In 2006 Palms West Hospital and St. Mary’s Medical Center failed to appropriately treat a child who was bleeding into the brain after being hit by a softball. As a direct result, the State of Florida has fined both St. Mary’s and Palm West Hospital hospitals and they have agreed to pay a combined meager $17,500.00 to the state. Although the settlement is a minor expense to the parent companies of Palms West and St. Mary’s, it is the largest state penalties levied against any hospital in this area over the past two years. In addition, both hospitals have changed how their emergency rooms handle emergency patients due to this and other incidents in which the hospitals failed to provide specialists in local emergency rooms.

After a thorough investigation of the incident, state inspectors fined St. Mary’s for their failure to adequately document how it handles emergency transfers from other hospitals. St. Mary’s was also was fined for their failure to provide emergency neurology services. (This was the type of specialist that was needed to render the proper treatment to the child at issue in this investigation.)

Several other local hospitals have been cited over the past five years for similar problems. In addition to fines and citations levied by the state, these patients and their families may be entitled to compensation for their injuries and /or death. Recently, another case of note is that of a Boca Raton woman who died after two hospital’s emergency rooms, West Boca Medical Center and Delray Medical Center were unable to find a neurosurgeon to render treatment to her following her stroke. Her family filed a medical malpractice suit and has received almost $2 million in a settlement.

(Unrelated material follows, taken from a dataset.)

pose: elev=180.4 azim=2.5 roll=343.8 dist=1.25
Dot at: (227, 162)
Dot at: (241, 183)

It is clear that pursuant to state and federal “patient dumping” laws, hospitals that offer a specific service to insured and self-pay patients, also must offer the service for emergency patients. The reasoning behind this law is that hospitals that benefit financially from offering these specialists to their elective patients cannot refuse to provide them to their emergency room patients, some of whom may lack insurance coverage. This law prevents patients from being “dumped” onto other hospitals due to lack of insurance.

Lack of insurance should not determine the quality of care one receives when they are in need of emergent care in the hospital. Patients with severe and life threatening inures do not have luxury of time to shop around for the hospital that will have the necessary specialists to treat them with the degree of competence they deserve. If a patient who electively chooses a hospital for the high quality of their doctors can seek a specialist’s services, then an Emergency room patient in that same hospital should have the same right to be treated by the same high quality specialist. The practice of transferring ER patients to other hospitals at the expense of that patient’s well-being is morally repugnant and can not be justified by payment issues. This is emergent care- in many cases these patients must be attended to quickly in order to save their lives. Every second counts…their life depends on it.